Танец в разгаре. Кто-то гнусавит:
- Сегодня со мной жигалет…
На этом месте складываем инструмент. Пары с ходу сбились в кучу. Ловкачи лапают девчонок.
- Ах оставьте… Какой вы…
- Будьте перпендикулярны. Знаем обхождение, не как-нибудь.
- Не надо… светло.
- Маэстро, а ля фокстрот!
- Весна в Париже…
- Фиалки…
В ответ "Европе" играем самый крепкий кусок из гарбузовской популярной оперы "а пошли вы к богу". Сотков волнуется, прижимает руки к груди.

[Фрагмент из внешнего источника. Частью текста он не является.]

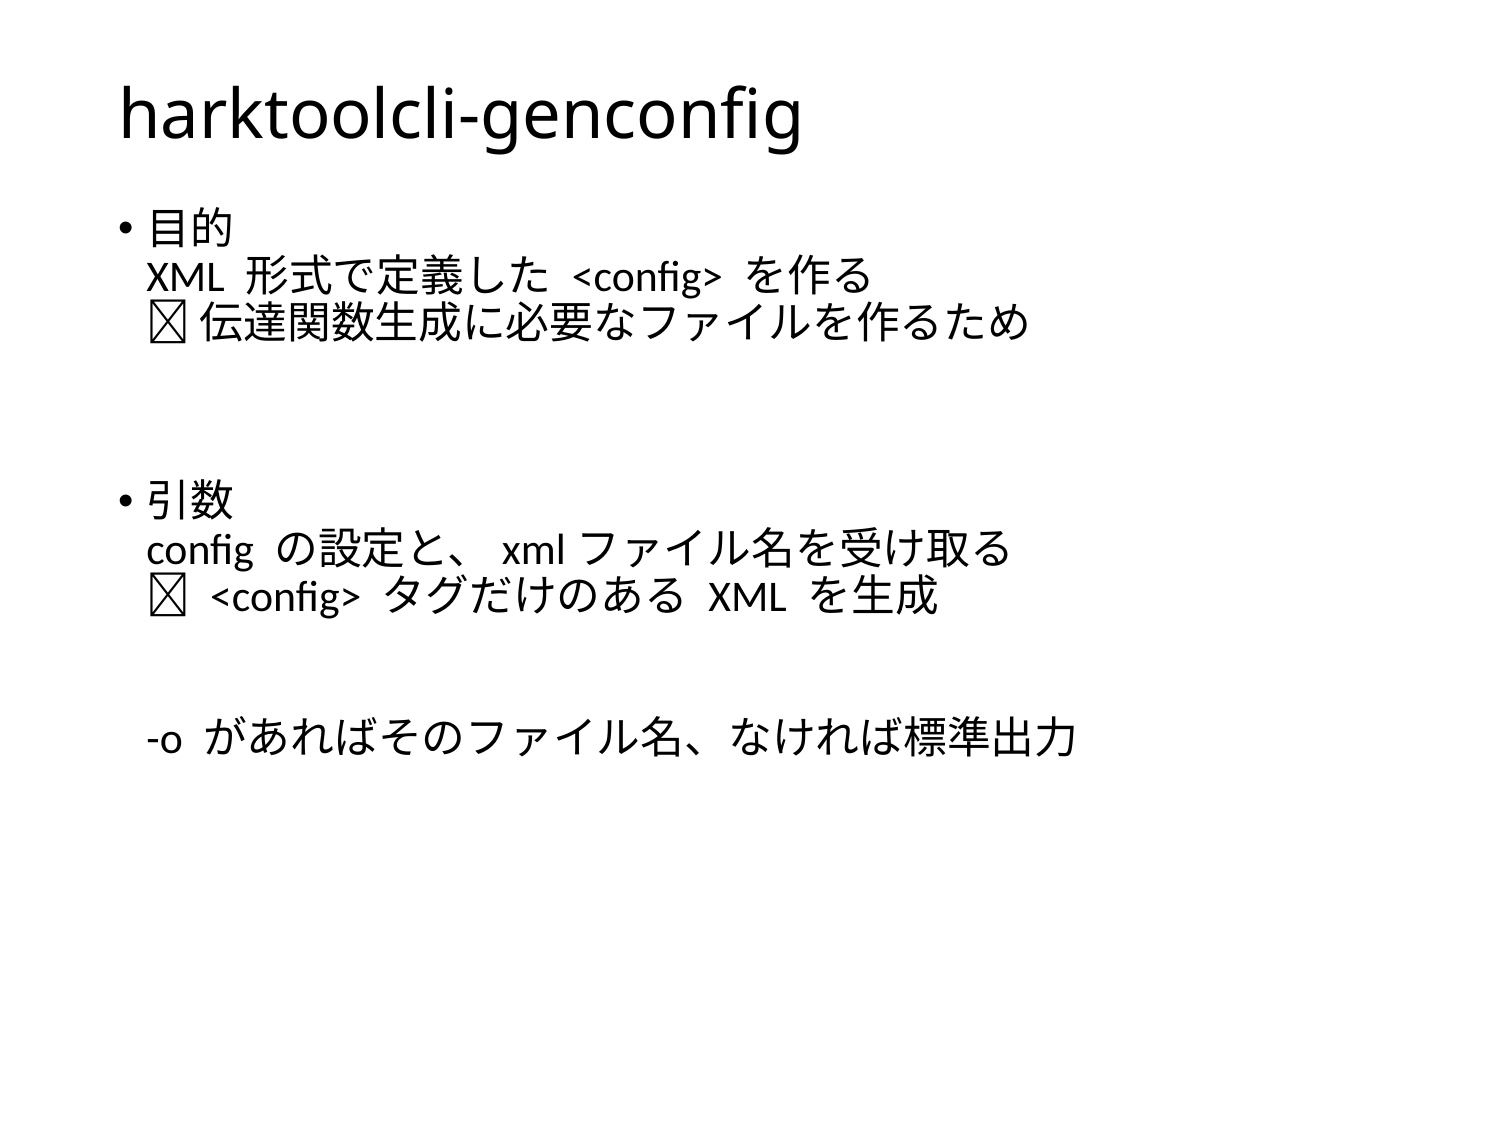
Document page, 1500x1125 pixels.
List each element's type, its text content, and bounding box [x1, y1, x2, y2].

list 目的 XML 形式で定義した <config> を作る  伝達関数生成に必要なファイルを作るため 引数 config の設定と、xmlファイル名を受け取る  <config> タグだけのある XML を生成 -o があればそのファイル名、なければ標準出力 [103, 198, 1397, 1014]
title harktoolcli-genconfig [103, 59, 1397, 173]
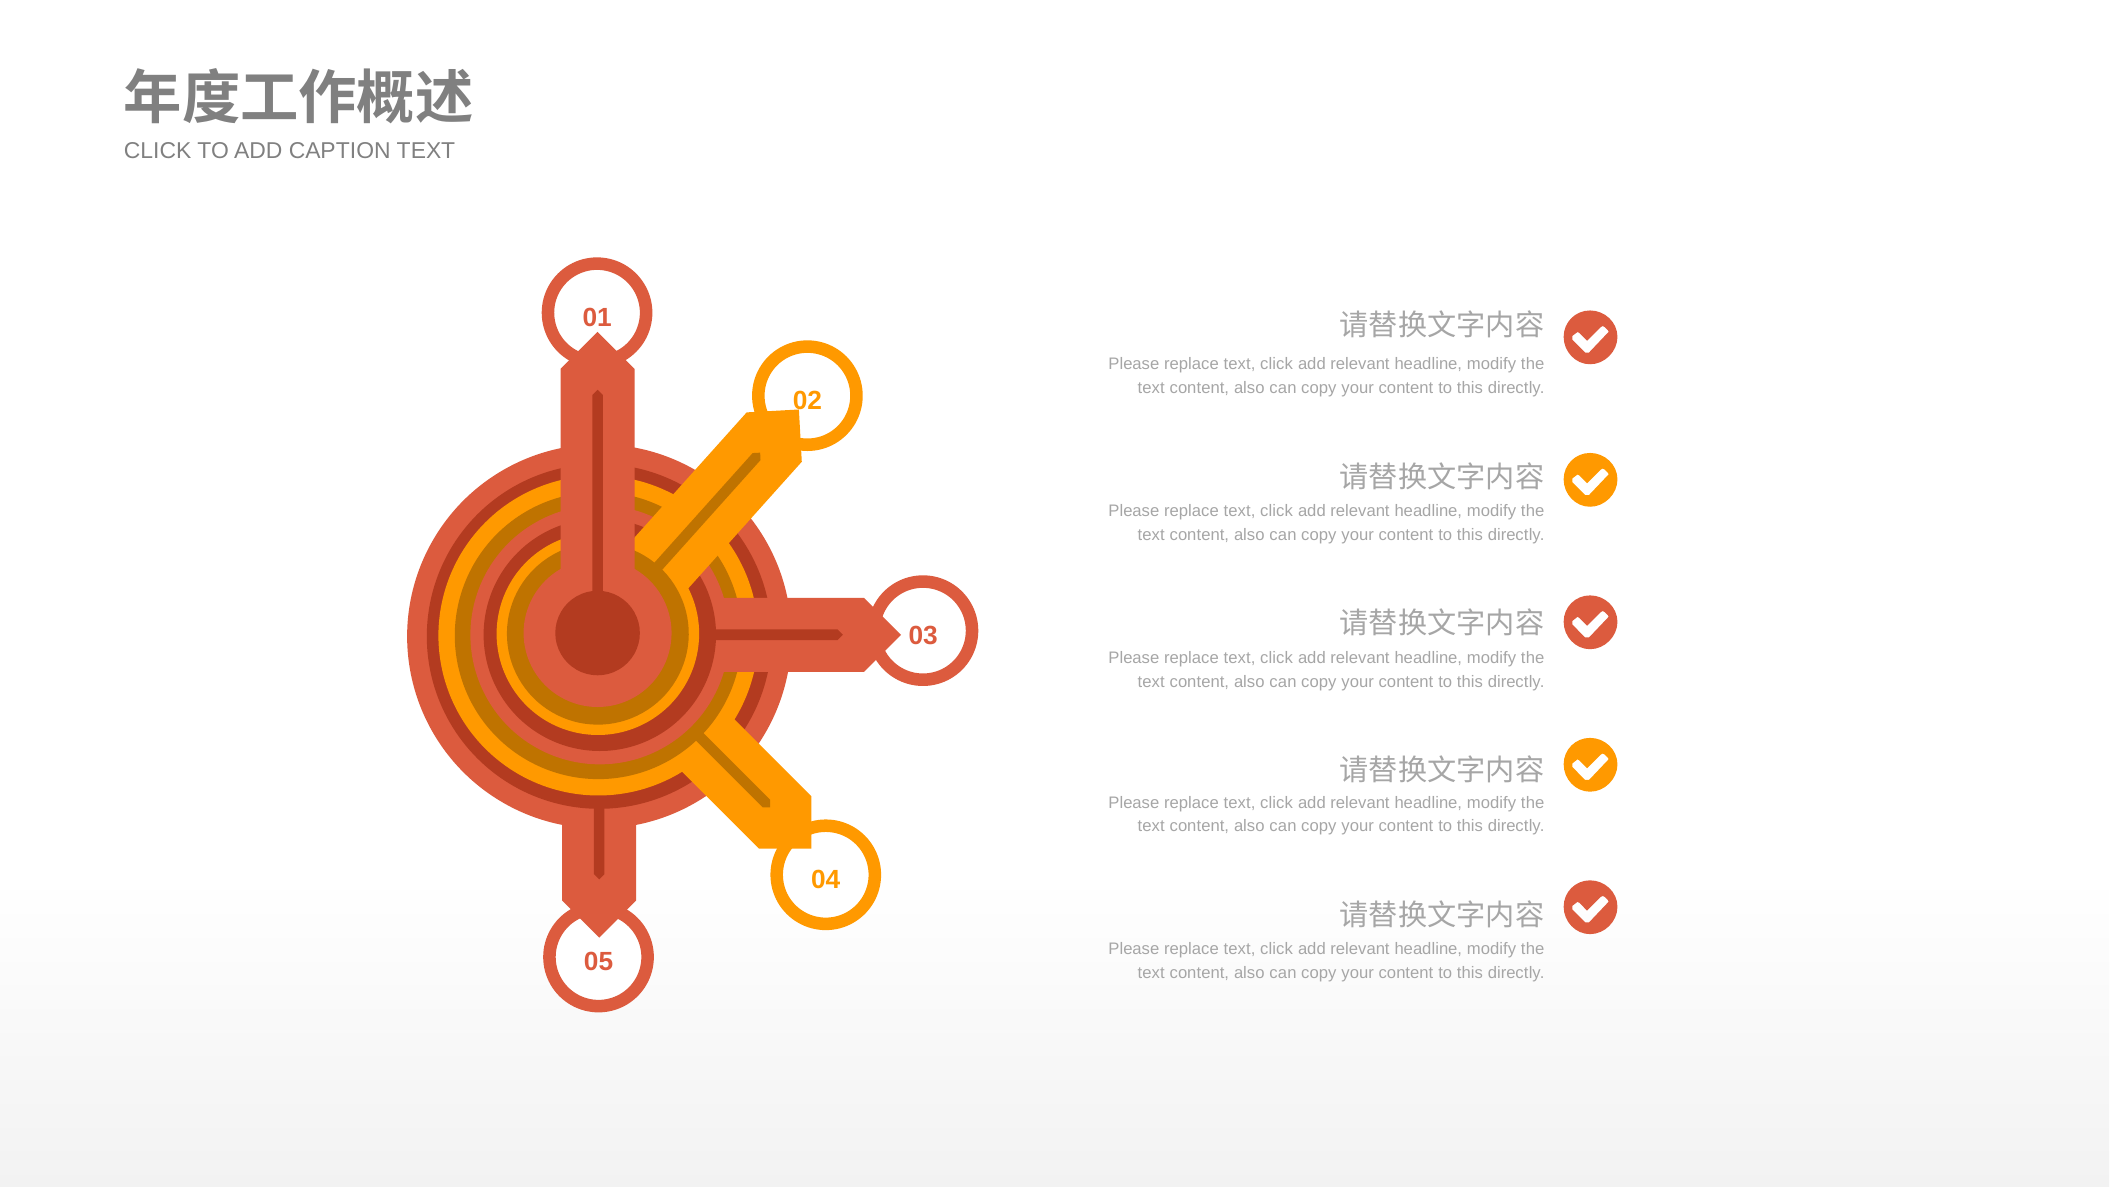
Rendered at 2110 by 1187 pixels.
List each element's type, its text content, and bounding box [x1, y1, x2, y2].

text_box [407, 444, 792, 938]
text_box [1091, 745, 1546, 834]
text_box CLICK TO ADD CAPTION TEXT [123, 135, 503, 163]
text_box [1563, 595, 1618, 650]
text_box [523, 331, 672, 707]
text_box 02 [766, 345, 858, 446]
text_box 01 [546, 262, 648, 331]
text_box 03 [877, 580, 974, 681]
text_box 05 [548, 938, 649, 1008]
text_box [563, 357, 766, 761]
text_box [556, 419, 816, 851]
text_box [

- Товарищи, что за неуважение… Честное слово, мне за вас стыдно.
- Стыдно?.. Врешь - совсем не покраснел, один пар идет. Ты вот насчет шамовки бы рассказал что-нибудь веселенькое.
Сотков морщится.
- У нас для гостей… В двенадцать.
- Это ничего. Мы и одни можем. Где это у вас пристроено?
- Музыкантскую порцию получите. Только уговор - играть в столовой во время тостов.
- Веди. Отработаем.
Проходим через "экзотическую" комнату с заглушенным зеленым светом. На диване, в углах на мягких стульях шопот, вздохи, чмоканье.
Юрка осторожно вынимает спички… С шипением взрывается серная головка. Яркий огонь ловит врасплох разнеженных зеленой экзотикой.
Возмущаются:
- Нахальство.
- Это неблагородно.
- Мы не Европа, негде было благородства набираться.
В столовой на круглом столе, среди горок жратвы, цветные башенки - графины с вином.
- Вот ваша порция. Ешьте на стуле, на столе свинятничать нельзя.
Сотков наливает из графина в стакан липкой красной смеси, она отливает кровью. Наполненный стакан он опрокидывает в глотку.
Съедаем свою порцию и начинаем пробу блюд, стоящих на столе.
Сотков крысится.
- Я вас выгоню. Перестаньте.
А сам достает из-под стола бутылку и сосет из горлышка.
Юрка глух, он пробует все, что есть, кроме вина.